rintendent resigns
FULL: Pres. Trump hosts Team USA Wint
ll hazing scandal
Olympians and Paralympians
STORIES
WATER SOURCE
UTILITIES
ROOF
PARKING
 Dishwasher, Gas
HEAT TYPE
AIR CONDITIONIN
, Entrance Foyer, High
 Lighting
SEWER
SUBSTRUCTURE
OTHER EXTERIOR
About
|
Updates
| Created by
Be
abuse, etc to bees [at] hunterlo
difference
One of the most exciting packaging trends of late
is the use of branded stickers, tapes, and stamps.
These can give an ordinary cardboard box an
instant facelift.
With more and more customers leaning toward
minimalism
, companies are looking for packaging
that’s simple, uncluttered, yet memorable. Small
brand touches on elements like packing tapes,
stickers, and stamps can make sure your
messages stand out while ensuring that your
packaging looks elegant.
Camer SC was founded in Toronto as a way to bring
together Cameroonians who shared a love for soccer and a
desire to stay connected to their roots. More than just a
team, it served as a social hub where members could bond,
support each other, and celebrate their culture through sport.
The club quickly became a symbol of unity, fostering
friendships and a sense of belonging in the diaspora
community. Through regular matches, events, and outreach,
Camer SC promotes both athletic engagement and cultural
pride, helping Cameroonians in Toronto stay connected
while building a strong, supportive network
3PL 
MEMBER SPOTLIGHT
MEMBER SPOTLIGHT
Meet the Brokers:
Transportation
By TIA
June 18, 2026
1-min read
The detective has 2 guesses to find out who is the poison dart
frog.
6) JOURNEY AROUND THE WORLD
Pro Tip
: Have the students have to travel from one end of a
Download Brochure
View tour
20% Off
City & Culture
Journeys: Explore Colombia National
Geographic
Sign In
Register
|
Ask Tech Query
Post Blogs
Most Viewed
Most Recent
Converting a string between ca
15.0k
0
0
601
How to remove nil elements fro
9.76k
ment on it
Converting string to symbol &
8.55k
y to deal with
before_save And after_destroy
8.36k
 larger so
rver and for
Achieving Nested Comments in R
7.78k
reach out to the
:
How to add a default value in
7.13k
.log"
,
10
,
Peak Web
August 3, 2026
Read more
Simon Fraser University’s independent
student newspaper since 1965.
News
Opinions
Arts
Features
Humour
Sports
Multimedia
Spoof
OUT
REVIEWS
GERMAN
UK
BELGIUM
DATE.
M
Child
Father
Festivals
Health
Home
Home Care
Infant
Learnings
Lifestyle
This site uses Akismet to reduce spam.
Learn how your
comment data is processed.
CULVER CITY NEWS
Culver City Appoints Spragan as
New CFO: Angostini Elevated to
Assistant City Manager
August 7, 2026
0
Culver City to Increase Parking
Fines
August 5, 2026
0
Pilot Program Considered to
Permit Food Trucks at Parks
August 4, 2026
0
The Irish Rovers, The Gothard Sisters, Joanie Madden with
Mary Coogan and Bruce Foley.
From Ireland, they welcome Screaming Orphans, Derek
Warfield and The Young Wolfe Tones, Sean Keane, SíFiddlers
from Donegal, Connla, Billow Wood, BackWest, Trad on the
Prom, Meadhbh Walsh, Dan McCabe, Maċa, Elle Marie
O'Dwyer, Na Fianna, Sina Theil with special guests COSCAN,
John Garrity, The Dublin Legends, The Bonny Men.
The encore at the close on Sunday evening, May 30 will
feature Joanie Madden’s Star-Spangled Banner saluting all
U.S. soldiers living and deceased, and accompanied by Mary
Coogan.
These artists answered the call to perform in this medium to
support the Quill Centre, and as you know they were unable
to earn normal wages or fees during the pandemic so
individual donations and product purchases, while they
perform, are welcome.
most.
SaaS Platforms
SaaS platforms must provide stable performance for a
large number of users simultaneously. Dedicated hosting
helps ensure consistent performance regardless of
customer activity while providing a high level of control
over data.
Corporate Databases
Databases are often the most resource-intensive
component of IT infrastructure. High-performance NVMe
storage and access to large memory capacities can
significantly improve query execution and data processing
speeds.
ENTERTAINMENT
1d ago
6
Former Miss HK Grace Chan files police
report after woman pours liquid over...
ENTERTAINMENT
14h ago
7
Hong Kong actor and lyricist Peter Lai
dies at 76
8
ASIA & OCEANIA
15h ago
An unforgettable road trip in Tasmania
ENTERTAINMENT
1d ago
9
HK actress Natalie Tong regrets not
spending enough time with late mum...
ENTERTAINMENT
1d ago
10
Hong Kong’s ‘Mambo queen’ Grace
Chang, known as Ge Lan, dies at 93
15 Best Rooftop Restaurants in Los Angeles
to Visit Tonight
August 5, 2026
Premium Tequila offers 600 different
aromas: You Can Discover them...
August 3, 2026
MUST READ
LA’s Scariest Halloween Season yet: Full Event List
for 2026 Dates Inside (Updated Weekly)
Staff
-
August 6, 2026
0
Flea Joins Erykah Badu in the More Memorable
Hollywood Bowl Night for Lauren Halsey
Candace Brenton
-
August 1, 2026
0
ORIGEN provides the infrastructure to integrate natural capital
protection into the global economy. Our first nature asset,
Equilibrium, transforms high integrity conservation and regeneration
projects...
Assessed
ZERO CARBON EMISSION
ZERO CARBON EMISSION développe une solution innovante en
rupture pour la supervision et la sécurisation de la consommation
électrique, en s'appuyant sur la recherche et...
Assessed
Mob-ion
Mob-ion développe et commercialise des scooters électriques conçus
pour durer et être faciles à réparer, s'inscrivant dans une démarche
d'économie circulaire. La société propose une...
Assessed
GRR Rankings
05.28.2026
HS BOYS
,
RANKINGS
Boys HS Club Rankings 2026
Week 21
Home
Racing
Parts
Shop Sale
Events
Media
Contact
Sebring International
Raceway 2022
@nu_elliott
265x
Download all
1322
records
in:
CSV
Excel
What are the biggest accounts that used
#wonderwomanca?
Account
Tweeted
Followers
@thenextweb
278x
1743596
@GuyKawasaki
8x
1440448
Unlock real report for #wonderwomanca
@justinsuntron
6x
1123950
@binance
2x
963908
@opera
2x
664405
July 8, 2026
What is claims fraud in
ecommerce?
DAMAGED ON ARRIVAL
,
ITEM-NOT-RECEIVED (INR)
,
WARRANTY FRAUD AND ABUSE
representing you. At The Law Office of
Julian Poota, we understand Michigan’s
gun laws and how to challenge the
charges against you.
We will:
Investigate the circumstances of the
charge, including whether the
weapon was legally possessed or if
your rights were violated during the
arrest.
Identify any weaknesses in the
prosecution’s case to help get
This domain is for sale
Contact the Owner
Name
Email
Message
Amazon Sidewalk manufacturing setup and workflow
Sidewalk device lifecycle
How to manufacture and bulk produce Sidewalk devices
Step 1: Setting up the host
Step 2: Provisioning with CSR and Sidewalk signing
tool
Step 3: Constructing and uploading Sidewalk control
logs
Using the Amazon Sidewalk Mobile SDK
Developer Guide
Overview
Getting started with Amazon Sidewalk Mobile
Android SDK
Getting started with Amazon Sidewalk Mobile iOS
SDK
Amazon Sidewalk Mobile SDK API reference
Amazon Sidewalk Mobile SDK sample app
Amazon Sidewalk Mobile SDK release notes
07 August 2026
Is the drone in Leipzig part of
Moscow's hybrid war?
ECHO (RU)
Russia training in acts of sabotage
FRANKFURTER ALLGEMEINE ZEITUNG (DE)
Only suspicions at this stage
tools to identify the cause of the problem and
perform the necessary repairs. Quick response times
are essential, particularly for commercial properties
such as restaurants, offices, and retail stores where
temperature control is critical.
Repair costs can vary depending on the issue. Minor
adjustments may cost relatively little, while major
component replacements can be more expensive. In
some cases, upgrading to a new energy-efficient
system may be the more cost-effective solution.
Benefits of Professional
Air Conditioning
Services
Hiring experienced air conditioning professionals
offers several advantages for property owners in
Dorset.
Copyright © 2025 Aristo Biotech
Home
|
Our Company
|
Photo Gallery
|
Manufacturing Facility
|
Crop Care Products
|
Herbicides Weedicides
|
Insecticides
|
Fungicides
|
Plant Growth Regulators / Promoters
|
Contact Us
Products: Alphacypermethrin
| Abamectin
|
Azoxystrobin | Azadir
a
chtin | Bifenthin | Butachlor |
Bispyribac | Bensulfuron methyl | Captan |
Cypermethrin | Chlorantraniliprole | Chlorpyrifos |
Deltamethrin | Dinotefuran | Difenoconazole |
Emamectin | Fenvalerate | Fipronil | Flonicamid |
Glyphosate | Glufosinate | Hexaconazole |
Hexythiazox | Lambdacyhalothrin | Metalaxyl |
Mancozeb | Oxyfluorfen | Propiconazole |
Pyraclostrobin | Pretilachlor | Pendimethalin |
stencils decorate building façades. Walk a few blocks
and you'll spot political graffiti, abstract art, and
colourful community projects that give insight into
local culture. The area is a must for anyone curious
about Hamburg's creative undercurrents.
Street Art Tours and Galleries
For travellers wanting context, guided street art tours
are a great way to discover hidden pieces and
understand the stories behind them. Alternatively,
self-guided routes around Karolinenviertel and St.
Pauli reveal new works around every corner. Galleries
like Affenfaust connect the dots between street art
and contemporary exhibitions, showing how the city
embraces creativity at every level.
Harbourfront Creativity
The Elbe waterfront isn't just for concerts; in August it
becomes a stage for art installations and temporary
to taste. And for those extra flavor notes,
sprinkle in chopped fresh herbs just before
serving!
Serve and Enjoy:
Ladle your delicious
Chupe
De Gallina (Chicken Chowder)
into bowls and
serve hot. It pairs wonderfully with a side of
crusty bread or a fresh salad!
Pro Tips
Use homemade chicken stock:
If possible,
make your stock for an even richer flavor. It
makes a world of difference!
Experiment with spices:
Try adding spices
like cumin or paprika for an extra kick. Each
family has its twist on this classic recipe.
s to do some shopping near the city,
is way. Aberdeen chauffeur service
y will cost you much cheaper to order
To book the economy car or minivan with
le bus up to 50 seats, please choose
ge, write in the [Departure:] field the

» WHAT NEEDS TO BE DONE
Using the entries above, output exactly the lines between the line holding "understand the stories" and the line holding "To book the economy car or minivan with", end lines included, and nothing more.

» OUTPUT BELOW
understand the stories behind them. Alternatively,
self-guided routes around Karolinenviertel and St.
Pauli reveal new works around every corner. Galleries
like Affenfaust connect the dots between street art
and contemporary exhibitions, showing how the city
embraces creativity at every level.
Harbourfront Creativity
The Elbe waterfront isn't just for concerts; in August it
becomes a stage for art installations and temporary
to taste. And for those extra flavor notes,
sprinkle in chopped fresh herbs just before
serving!
Serve and Enjoy:
Ladle your delicious
Chupe
De Gallina (Chicken Chowder)
into bowls and
serve hot. It pairs wonderfully with a side of
crusty bread or a fresh salad!
Pro Tips
Use homemade chicken stock:
If possible,
make your stock for an even richer flavor. It
makes a world of difference!
Experiment with spices:
Try adding spices
like cumin or paprika for an extra kick. Each
family has its twist on this classic recipe.
s to do some shopping near the city,
is way. Aberdeen chauffeur service
y will cost you much cheaper to order
To book the economy car or minivan with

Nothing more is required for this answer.